L’imprévu de cette scène, la soudaineté de cette sorte de confession, le ton à la fois amer, sombre et fier de celui qui s’appelait Déodat produisirent une profonde impression sur le chevalier, qui, pour cacher son trouble, demanda machinalement:
– Et cette femme qui vous recueillit?
– C’est la reine de Navarre.
– Madame d’Albret!
– Oui, monsieur. Et ceci me rappelle à ma mission, que je vous demande pardon d’avoir oubliée pour vous entretenir de ma médiocre personne…
– Mon cher monsieur, fit Pardaillan, vous m’avez fort honoré en me traitant de prime abord en ami; votre personne, qu’il vous convient d’appeler médiocre, suscite à première vue une curiosité qui chez moi n’a rien eu de banal, croyez-le. Votre air me touche, et votre figure me revient tout à fait…
Le chevalier tendit la main.
Et sa figure à lui, rayonna d’une telle loyauté, son sourire fut empreint d’une si belle sympathie que le messager de Jeanne d’Albret parut bouleversé d’émotion et que son regard se voila.
– Monsieur! monsieur! fit-il d’une voix enrouée en saisissant et en étreignant la main de Pardaillan.
– Eh bien? sourit le chevalier.
– Vous ne me repoussez donc pas, vous! vous que je ne connais pas! vous que je vois depuis cinq minutes! vous ne méprisez donc pas celui qui n’a pas de nom!
– Vous repousser! Vous mépriser! Par Barabbas, mon cher! quand on a votre tournure, et ces épaules d’athlète, et cette bonne épée qui vous pend au côté, on ne peut être méprisé. Mais fussiez-vous faible, laid, désarmé, que je ne me croirais pas le droit de vous traiter comme vous dites pour un tel motif.
– Ah! monsieur, voilà bien longtemps que je n’ai eu un pareil moment de joie! Je sens dans votre attitude et dans vos yeux et dans votre voix une générosité de cœur qui me touche plus que je ne puis dire. Je vous devine supérieur à tant de hauts seigneurs et de princes que j’ai approchés…
Et celui que nous appelons Déodat, puisque tel était son nom, couvrit un instant ses yeux d’une de ses mains.

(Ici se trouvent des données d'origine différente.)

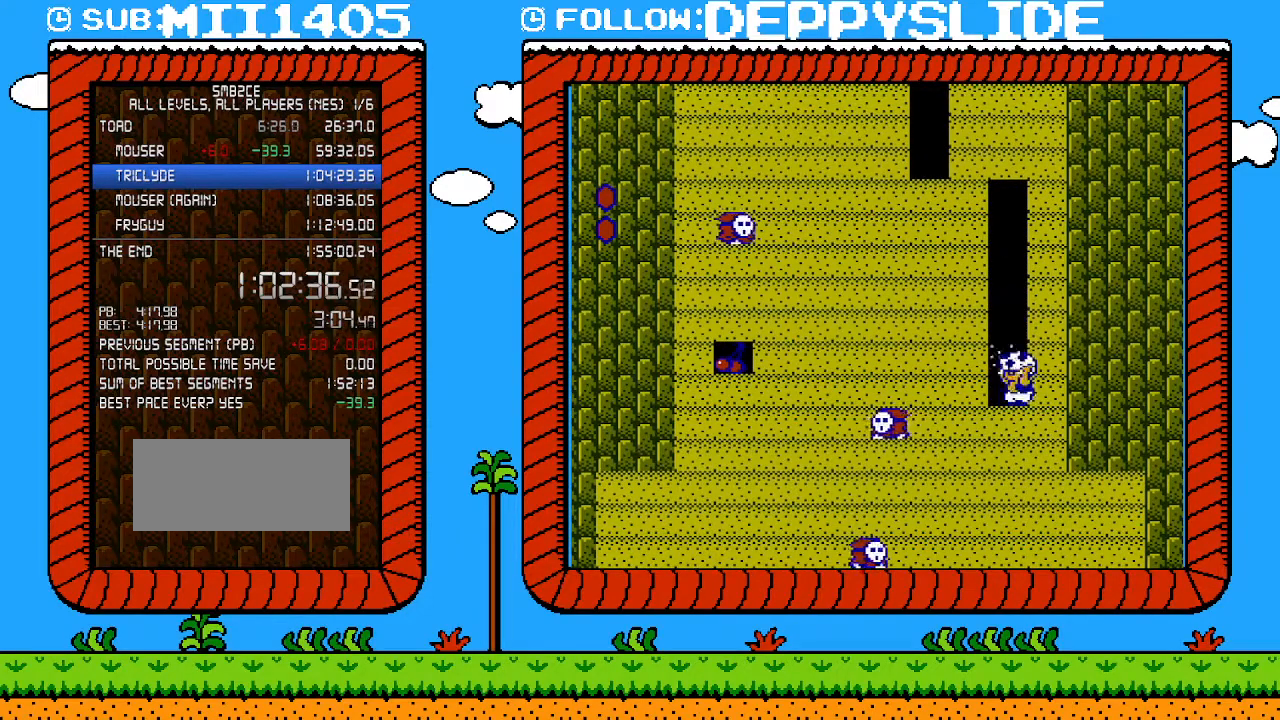
{"buttons": [], "events": [[117, "B", "down"], [267, "B", "up"]]}
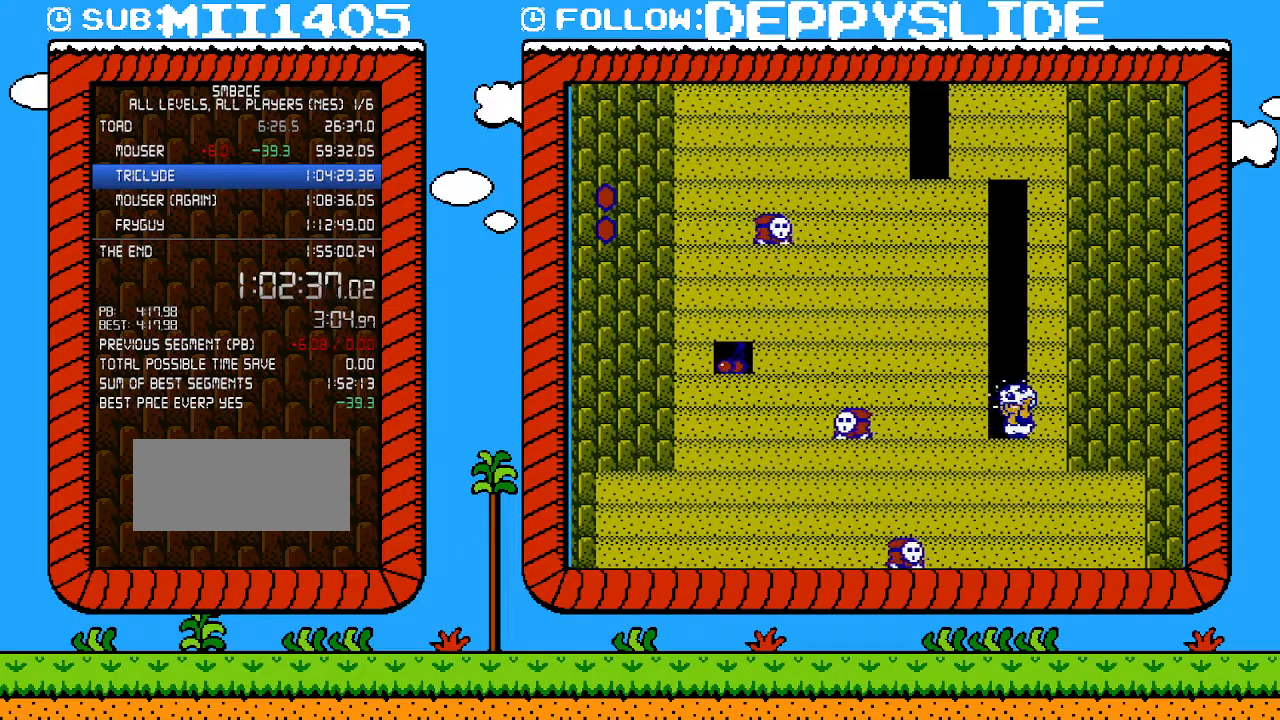
{"buttons": [], "events": [[150, "B", "down"], [300, "B", "up"]]}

– Lubin! Lubin! vociféra Pardaillan.
– Qu’y a-t-il? fit Déodat.
– Il y a, mon cher, qu’une conversation commencée en ces termes ne peut dignement s’achever qu’à table. Voici midi qui sonne. Et pour tout honnête homme, midi est l’heure du dîner, quand toutefois l’honnêteté s’unit au moyen de dîner, ce qui est mon cas aujourd’hui. Lubin! Çà, moine fieffé, je te couperai les oreilles!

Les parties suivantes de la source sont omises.